The Places In Between, by Rory Stewart.  Loved it, and it reminded me of a favourite book that I’ve carried with me since forever, William Dalrymple’s, In Xanadu - a Quest.

I love books where people set out walking, across countries.  The first 4 probably make this quite clear so I’ll move away from mentioning Cees Nooteboom and Ryszard Kapuscinski

Mornings in Jenin, by Susan Abulhawa, blew me away and left me exhausted at the end.  Beautifully written.  Actually, it reminded me of another old favourite, I Saw Ramallah by Mourid Barghouti.  Mourid is a poet who wrote his story in the most beautiful prose.  His second book has just come out.  I must find it. 

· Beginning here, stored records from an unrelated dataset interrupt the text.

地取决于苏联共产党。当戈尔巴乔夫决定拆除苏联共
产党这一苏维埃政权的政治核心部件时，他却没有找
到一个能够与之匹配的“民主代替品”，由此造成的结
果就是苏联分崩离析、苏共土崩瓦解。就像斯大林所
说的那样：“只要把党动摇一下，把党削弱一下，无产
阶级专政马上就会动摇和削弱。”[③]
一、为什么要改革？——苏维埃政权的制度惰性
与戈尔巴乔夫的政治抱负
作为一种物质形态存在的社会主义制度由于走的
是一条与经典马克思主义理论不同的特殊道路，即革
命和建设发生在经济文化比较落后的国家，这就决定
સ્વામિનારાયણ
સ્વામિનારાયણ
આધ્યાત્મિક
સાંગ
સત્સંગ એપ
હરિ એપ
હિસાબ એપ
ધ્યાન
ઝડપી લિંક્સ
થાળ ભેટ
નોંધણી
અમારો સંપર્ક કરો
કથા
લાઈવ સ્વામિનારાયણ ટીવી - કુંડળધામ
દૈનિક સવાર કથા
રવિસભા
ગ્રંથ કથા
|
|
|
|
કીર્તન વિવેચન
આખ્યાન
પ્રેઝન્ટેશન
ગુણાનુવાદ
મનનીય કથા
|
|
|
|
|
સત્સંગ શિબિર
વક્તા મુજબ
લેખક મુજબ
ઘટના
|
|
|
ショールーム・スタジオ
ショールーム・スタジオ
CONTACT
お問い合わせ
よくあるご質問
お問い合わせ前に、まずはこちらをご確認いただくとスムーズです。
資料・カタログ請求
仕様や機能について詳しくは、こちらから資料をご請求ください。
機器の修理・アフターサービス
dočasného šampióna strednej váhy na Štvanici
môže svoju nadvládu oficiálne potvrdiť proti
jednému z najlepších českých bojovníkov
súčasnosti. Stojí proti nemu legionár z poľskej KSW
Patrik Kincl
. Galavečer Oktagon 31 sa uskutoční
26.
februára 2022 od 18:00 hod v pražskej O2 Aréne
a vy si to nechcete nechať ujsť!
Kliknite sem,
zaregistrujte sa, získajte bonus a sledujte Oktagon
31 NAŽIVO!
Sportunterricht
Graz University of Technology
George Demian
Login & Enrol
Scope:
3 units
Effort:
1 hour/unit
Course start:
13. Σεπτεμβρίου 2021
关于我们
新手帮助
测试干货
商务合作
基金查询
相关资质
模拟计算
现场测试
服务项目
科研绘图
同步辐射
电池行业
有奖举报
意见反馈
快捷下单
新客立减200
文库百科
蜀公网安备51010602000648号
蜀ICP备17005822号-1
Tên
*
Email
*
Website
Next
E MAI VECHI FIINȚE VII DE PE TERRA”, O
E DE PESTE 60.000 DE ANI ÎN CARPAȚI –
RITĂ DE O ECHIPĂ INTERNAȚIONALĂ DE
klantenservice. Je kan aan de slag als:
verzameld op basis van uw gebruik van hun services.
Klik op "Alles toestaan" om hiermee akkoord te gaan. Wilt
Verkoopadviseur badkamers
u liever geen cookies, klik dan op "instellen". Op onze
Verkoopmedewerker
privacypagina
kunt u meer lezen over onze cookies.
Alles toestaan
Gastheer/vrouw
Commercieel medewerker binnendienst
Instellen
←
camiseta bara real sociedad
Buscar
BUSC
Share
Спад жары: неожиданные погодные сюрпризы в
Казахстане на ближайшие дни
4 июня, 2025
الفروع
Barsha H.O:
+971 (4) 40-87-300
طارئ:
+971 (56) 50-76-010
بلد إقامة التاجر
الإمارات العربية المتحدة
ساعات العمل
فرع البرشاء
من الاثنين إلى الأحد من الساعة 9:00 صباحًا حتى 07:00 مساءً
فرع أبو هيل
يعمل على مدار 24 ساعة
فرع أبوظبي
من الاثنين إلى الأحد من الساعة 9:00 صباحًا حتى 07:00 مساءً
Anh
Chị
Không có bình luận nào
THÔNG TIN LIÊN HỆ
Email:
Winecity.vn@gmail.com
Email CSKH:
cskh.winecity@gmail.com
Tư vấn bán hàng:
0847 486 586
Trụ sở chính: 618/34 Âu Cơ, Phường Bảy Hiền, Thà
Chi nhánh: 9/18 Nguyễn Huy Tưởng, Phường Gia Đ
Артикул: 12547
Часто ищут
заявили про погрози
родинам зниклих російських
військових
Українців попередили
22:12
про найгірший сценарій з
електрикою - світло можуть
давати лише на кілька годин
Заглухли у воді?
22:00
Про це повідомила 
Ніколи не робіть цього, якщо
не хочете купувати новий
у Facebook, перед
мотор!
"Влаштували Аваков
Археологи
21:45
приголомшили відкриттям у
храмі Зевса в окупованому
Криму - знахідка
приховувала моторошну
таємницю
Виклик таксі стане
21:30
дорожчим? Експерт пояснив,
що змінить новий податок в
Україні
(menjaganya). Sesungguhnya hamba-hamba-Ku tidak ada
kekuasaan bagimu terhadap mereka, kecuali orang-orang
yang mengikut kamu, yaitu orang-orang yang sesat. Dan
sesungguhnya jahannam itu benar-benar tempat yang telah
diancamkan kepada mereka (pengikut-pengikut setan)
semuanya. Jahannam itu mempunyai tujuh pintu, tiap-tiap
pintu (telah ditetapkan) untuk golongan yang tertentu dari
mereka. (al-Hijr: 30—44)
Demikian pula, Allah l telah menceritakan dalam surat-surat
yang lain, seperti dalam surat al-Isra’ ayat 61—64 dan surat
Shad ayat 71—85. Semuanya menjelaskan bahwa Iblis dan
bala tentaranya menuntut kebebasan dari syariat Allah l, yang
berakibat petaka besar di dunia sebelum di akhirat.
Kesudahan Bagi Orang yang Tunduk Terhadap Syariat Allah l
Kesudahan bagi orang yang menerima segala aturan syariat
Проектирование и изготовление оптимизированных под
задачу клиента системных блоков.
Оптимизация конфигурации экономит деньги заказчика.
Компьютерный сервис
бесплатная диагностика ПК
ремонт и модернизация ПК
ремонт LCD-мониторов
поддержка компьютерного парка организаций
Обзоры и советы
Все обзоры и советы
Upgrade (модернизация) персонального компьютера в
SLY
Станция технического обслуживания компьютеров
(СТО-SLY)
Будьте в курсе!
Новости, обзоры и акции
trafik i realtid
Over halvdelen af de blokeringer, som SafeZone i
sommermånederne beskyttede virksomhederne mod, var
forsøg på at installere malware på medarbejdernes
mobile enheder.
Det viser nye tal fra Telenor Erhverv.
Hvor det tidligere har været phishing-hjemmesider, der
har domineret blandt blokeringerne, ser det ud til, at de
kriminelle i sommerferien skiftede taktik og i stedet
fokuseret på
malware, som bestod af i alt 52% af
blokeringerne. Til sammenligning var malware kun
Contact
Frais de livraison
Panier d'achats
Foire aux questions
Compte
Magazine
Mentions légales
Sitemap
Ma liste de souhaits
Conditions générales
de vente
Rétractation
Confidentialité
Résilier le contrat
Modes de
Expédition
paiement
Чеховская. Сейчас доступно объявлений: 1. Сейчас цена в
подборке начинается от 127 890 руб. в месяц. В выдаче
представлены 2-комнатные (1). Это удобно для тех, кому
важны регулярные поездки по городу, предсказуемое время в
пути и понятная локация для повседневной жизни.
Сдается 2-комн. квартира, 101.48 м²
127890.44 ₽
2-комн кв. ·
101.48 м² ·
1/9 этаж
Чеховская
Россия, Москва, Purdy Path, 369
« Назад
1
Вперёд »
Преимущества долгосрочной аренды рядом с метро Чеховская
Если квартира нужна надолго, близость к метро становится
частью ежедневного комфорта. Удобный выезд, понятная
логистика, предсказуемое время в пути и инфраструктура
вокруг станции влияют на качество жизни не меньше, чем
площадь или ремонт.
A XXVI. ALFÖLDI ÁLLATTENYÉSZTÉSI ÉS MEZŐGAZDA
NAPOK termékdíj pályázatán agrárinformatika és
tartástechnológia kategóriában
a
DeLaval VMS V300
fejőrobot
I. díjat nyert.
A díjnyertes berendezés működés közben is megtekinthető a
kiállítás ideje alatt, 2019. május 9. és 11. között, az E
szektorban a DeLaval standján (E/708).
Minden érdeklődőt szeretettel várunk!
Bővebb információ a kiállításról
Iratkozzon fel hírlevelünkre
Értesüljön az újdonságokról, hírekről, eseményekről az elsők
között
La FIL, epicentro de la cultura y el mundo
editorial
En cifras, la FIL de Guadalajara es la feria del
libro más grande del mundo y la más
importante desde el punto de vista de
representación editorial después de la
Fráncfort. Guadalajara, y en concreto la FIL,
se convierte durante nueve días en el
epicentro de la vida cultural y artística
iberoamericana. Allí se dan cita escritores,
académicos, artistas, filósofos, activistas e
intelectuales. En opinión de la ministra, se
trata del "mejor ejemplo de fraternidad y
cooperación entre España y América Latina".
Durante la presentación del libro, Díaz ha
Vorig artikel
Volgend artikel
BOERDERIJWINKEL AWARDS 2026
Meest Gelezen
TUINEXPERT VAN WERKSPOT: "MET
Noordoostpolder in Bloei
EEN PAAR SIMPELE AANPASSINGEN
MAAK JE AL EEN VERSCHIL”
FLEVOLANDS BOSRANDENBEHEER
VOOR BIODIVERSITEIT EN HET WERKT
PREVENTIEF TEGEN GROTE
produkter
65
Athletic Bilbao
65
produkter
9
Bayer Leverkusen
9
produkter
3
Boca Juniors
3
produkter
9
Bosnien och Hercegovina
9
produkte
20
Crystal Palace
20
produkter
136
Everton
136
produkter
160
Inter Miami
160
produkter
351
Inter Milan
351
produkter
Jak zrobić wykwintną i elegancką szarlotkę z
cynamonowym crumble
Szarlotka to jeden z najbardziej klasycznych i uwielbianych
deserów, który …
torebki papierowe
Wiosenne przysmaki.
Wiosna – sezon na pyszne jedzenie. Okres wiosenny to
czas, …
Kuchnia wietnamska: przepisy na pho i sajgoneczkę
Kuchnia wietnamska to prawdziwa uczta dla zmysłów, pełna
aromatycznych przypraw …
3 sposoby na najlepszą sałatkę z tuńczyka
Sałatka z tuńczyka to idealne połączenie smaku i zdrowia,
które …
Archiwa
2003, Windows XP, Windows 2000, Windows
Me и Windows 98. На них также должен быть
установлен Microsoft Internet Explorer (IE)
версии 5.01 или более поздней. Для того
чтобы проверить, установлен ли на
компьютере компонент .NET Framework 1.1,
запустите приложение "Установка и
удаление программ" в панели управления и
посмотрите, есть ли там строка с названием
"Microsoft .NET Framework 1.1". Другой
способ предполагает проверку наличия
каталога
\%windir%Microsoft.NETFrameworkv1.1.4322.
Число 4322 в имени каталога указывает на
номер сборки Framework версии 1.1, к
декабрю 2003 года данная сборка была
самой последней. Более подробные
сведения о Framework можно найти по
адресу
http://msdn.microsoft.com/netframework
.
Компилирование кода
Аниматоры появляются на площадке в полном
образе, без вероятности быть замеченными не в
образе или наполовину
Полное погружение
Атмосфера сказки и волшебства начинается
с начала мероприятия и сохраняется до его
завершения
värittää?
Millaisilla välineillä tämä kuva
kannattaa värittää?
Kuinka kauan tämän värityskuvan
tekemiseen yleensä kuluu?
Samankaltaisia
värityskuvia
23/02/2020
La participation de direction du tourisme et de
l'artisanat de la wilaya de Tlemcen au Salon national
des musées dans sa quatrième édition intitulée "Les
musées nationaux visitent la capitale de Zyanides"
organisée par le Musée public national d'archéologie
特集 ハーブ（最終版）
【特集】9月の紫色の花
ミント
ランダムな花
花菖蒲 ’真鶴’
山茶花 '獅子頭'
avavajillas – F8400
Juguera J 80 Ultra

One of his poems appear on page 100 of my copy of the book.  I have never been able to forget this poem he wrote about his mother:
She wants to go to a planet away from the earth
Where the paths are crowded with people running to their rooms
And where the beds in the morning are chaos
And the pillows wake up crumpled,
Their cotton stuffing dipping in the middle.
She wants washing lines full and much, much rice to cook for lunch
And a large, large kettle boiling on a fire in the afternoon
And the table for everyone in the evening, its tablecloth dripping with sesame of chatter.
She wants the smell of garlic at noon to gather the absent ones
And is surprised that the mother’s stew is weaker than the power of governments and that her pastry in the evening
Dries on a sheet untouched by any hand.
Can the earth contain
The cruelty of a mother making her coffee alone
On a Diaspora morning?
She wants to go to a planet away from the earth
Where all directions lead to the harbour of the bosom,
The gulf of two arms
That receive and know no farewells.
She wants airplanes to come back only.
Airports to be for those returning,
The planes to land and never leave again

I discovered Yasmina Reza’s book, A Year with Nicolas Sarkozy, and enjoyed it immensely.

But enough of books and me.  As I have worked here tonight, Gert has been discovering just how easy Squarespace is to work in ... this as he creates my new website.  It’s all rather exciting, almost as exciting as moving countries.